Collected data entries
----------

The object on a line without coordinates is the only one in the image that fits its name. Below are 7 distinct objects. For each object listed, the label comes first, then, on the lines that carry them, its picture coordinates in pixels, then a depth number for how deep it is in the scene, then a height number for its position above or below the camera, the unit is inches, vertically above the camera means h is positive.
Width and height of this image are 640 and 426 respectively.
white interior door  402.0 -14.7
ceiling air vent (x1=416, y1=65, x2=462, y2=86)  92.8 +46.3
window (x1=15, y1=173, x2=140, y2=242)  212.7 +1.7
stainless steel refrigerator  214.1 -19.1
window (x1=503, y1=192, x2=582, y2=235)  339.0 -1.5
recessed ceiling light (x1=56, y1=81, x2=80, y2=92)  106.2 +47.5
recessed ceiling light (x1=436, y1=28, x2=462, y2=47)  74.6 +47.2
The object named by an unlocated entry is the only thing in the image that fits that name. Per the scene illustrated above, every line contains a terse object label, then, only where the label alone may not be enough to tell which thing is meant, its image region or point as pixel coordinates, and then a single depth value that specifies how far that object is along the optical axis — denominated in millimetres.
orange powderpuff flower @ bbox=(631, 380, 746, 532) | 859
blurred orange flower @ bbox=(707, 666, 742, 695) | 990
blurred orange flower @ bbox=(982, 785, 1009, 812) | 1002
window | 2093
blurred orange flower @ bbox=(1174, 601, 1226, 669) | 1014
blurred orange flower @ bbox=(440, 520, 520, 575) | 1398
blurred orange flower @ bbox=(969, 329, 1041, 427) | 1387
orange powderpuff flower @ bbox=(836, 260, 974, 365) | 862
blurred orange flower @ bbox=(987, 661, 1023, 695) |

----------

Could you set down, word for word, only the lines above from the line with "blurred orange flower @ bbox=(982, 785, 1009, 812)" to the line with "orange powderpuff flower @ bbox=(836, 260, 974, 365)", including both?

__Result for this task__.
blurred orange flower @ bbox=(982, 785, 1009, 812) | 1002
window | 2093
blurred orange flower @ bbox=(1174, 601, 1226, 669) | 1014
blurred orange flower @ bbox=(440, 520, 520, 575) | 1398
blurred orange flower @ bbox=(969, 329, 1041, 427) | 1387
orange powderpuff flower @ bbox=(836, 260, 974, 365) | 862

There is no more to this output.